No job, no internship, no consultation, no amount of money…. no singular opportunity can awaken the dead. How then do we inspire? Imagination is not a given. While we (a generalized we) often lament the loss of imagination — the ability to dream, pretend, visualize — as we transition to adulthood, there is a different loss that occurs when the tools for imagination are systemically stripped away. To be half-dead is to have all possibilities limited to the extent that one can only translate expectations and perceptions of the world through limited means—through a limited language. Let’s not forget that street code is a language. And to eliminate a rival in a very particular, viscous manner still requires imagination. It’s an imaginary that deviates from the positive, however, translated through a lived experience that only sees life and death as a chess game devoid of emotionality and consequence. Life ceases to be an asset when not anticipated in your everyday. These young men who hacked and stabbed at Junior’s body, live and breathe. And yet, somewhere in my own psyche, I know, based on my own lived experience, something was cut off in their minds, bodies and spirits. I won’t call it ‘soul.’ That would be too easy an explanation. For these young men there is an emptiness. To speak of consequence, aspiration, possibility… is entirely off the mark.

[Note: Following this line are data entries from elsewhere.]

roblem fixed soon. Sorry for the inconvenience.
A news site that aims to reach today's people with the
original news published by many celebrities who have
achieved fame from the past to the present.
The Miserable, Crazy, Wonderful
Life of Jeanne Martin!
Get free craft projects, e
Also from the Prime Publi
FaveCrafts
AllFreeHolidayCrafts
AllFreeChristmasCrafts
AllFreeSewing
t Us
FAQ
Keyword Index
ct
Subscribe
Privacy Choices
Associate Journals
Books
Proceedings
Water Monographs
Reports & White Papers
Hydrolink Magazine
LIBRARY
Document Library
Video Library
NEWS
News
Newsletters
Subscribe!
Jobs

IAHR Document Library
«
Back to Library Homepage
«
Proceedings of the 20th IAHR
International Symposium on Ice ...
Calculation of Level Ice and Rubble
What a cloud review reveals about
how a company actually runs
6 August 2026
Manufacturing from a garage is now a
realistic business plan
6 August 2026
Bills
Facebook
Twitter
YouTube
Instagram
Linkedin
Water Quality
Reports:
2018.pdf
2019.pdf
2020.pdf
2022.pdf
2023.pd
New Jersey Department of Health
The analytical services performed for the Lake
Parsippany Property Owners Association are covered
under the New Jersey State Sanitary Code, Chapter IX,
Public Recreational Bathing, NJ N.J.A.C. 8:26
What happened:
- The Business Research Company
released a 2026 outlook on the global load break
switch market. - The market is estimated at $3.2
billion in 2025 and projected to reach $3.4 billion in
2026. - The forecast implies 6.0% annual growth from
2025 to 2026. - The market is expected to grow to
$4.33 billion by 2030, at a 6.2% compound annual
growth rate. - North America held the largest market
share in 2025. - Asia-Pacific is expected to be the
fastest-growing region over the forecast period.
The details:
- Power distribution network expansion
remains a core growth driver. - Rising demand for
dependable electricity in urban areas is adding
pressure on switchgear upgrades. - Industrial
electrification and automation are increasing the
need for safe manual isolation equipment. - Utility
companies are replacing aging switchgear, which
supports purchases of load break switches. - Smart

So, of course, I am left with the question of what I, as an artist, can provide or propose as a solution. “What are you good for?” you might ask. If I am writing this down and sharing, it can’t be for my own good. Artists are now asked to provide answers when questions have always been more of our terrain. I am not entirely opposed to this new role. But what I seek is not necessarily an answer that has yet to be articulated but rather the holes in other people’s reasoning. It is here that I believe I can be wholly useful. What I know is that, while imagination is a gift for all, it is not a given for some. Those tools have been slowly removed. So to inspire we need to work much harder. We need to fail and fail again alongside our young people. I often feel defeated in my work. But I also know that I can provide an example. I don’t try to teach so much as I try to exhibit a pattern of thought and a rhythm of existence that might bring joy. I cannot guarantee any young person a tomorrow of promise. And yet, I still try to find ways to translate the everyday into something that carries more meaning than a machete.